Pandangan Kak Seto: Internet netral, yang penting literasi
Sikap senada juga disampaikan Ketua LPAI Seto Mulyadi (Kak Seto). Ia menegaskan bahwa internet pada dasarnya netral dan justru banyak memberikan manfaat bagi anak serta remaja jika digunakan secara tepat.
"Misalnya seorang pandai menguasai bahasa asing itu juga (belajar dari) sosial media. Seorang anak misalnya dalang cilik tapi asal dari kota Jakarta, dia sangat lihai. Belajarnya dari mana? Dari Mbah Youtube misalnya," ungkap Kak Seto dikutip dari Kompas.com, Selasa (11/11/2025).
Bagi Kak Seto, yang terpenting adalah bagaimana orangtua dan pendidik membangun literasi digital yang kuat agar anak mampu memilah mana konten positif dan mana yang merugikan. Ia juga menekankan bahwa literasi digital sama pentingnya dengan kemampuan bersosialisasi dan etika moral.
"Sehingga anak bisa membedakan Misalnya mana yang positif, mana yang negatif," katanya.
Ia menuturkan bahwa kecerdasan etika, moral, hingga spiritual juga harus dibentuk agar anak dapat menghadapi berbagai pengaruh di dunia maya.
Kemendikdasmen siapkan penyederhanaan aturan dan penguatan Satgas Sekolah
Merespons lonjakan kasus kekerasan dan perundungan, Kementerian Pendidikan Dasar dan Menengah (Kemendikdasmen) turut mengambil langkah tegas. Inspektur I Kemendikdasmen, Subiyantoro, mengatakan pihaknya akan memperkuat Satgas Pencegahan Kekerasan di satuan pendidikan.
Menurutnya, regulasi terkait pencegahan kekerasan selama ini terlalu banyak dan rumit, sehingga perlu penyederhanaan agar dapat diimplementasikan lebih cepat dan efektif.
"Saat ini kami sedang merencanakan untuk melakukan evaluasi dan penyediaan peraturan yang mungkin jauh lebih efektif, dan lebih implementatif," jelas Subiyantoro.
Selain itu, Kemendikdasmen juga menyiapkan program pelatihan bagi para guru agar mereka mampu menjadi pendamping bagi siswa, tak hanya sebatas guru BK. Guru diharapkan dapat menjadi tempat aman bagi siswa untuk bercerita, terutama ketika mengalami intimidasi atau perundungan.

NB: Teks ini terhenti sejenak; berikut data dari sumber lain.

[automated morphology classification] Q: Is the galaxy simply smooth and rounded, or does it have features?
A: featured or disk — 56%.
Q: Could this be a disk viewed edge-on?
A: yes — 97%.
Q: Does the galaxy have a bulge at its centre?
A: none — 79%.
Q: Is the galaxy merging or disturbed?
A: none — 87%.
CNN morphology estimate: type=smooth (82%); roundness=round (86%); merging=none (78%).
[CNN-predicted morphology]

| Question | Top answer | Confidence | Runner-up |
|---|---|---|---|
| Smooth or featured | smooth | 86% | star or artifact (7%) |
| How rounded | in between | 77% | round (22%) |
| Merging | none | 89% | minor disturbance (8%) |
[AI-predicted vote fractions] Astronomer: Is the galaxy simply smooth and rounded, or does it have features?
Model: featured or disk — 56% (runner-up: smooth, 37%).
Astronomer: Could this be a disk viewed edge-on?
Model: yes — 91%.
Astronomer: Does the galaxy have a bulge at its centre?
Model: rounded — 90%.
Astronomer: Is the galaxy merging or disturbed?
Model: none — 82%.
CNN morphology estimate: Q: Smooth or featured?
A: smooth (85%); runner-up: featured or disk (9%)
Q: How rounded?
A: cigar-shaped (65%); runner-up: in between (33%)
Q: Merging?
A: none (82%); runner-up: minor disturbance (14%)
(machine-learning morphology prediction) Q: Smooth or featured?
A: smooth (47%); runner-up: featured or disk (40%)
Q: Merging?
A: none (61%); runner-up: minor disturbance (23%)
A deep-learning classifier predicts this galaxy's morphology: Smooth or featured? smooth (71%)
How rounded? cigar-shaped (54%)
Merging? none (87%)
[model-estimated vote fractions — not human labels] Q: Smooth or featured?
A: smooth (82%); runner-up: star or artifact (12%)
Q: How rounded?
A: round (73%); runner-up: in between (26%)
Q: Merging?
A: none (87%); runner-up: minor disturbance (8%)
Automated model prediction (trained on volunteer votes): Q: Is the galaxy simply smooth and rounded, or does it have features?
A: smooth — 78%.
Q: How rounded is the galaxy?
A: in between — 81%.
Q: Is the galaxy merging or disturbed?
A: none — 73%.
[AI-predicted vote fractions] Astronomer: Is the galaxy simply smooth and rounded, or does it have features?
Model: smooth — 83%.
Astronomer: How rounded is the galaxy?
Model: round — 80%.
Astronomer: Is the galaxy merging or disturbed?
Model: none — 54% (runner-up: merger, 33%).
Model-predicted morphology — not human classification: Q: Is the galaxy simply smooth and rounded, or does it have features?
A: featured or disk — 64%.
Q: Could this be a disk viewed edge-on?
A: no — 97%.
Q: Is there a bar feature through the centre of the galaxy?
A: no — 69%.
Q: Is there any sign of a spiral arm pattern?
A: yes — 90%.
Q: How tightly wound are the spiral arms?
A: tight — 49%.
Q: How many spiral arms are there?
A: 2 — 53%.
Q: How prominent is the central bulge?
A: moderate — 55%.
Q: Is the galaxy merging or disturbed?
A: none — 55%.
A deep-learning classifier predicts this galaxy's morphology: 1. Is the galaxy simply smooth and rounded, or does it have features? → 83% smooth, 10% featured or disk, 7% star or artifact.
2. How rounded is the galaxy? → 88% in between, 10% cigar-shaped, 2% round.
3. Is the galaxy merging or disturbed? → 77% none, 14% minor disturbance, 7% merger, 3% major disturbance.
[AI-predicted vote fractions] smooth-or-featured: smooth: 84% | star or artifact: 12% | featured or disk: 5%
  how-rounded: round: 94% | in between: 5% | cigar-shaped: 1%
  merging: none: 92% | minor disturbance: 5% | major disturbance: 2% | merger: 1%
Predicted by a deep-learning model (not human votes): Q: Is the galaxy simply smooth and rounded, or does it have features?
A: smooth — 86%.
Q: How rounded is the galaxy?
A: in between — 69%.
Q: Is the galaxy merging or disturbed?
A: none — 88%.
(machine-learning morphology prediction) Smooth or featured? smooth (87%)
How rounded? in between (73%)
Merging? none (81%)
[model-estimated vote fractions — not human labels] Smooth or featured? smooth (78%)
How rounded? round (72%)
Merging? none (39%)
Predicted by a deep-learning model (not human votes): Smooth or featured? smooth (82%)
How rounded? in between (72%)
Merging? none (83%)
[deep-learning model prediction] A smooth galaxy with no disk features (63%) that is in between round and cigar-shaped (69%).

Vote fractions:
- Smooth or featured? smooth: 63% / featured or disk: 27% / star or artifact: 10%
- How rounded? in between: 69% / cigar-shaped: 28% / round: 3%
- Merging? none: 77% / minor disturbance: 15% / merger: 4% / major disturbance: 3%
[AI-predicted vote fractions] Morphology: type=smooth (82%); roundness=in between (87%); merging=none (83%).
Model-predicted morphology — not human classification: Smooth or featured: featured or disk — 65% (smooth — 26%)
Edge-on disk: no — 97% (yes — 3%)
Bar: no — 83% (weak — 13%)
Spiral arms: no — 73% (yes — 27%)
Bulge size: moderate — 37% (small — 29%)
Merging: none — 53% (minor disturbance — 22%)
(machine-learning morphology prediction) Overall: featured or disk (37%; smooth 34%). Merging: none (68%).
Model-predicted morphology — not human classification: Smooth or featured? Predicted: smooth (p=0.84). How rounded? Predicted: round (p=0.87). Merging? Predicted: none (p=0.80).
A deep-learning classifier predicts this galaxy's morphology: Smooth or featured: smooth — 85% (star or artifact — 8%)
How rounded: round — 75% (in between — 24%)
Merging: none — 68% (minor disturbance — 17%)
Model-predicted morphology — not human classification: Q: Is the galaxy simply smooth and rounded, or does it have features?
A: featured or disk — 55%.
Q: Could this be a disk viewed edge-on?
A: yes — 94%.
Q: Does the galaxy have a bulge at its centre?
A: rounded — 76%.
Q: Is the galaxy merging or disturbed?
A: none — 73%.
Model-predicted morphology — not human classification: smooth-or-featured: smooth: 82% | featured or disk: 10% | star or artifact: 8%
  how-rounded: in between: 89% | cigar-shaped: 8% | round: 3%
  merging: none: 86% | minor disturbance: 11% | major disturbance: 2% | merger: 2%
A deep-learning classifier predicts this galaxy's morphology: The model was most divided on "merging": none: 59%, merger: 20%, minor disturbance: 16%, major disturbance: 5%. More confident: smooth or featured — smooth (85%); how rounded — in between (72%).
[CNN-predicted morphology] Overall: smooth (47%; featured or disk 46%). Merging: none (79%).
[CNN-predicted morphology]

Fenomena bullying kini bukan sekadar persoalan keseharian di sekolah. Ia telah berkembang menjadi ancaman serius yang menelan korban jiwa dan dapat berubah menjadi tragedi massal jika tak segera ditangani.
Para pemangku kebijakan bersuara, namun kerja sama orangtua, sekolah, masyarakat, hingga literasi digital anak menjadi kunci utama untuk mematahkan rantai kekerasan yang kian menggila.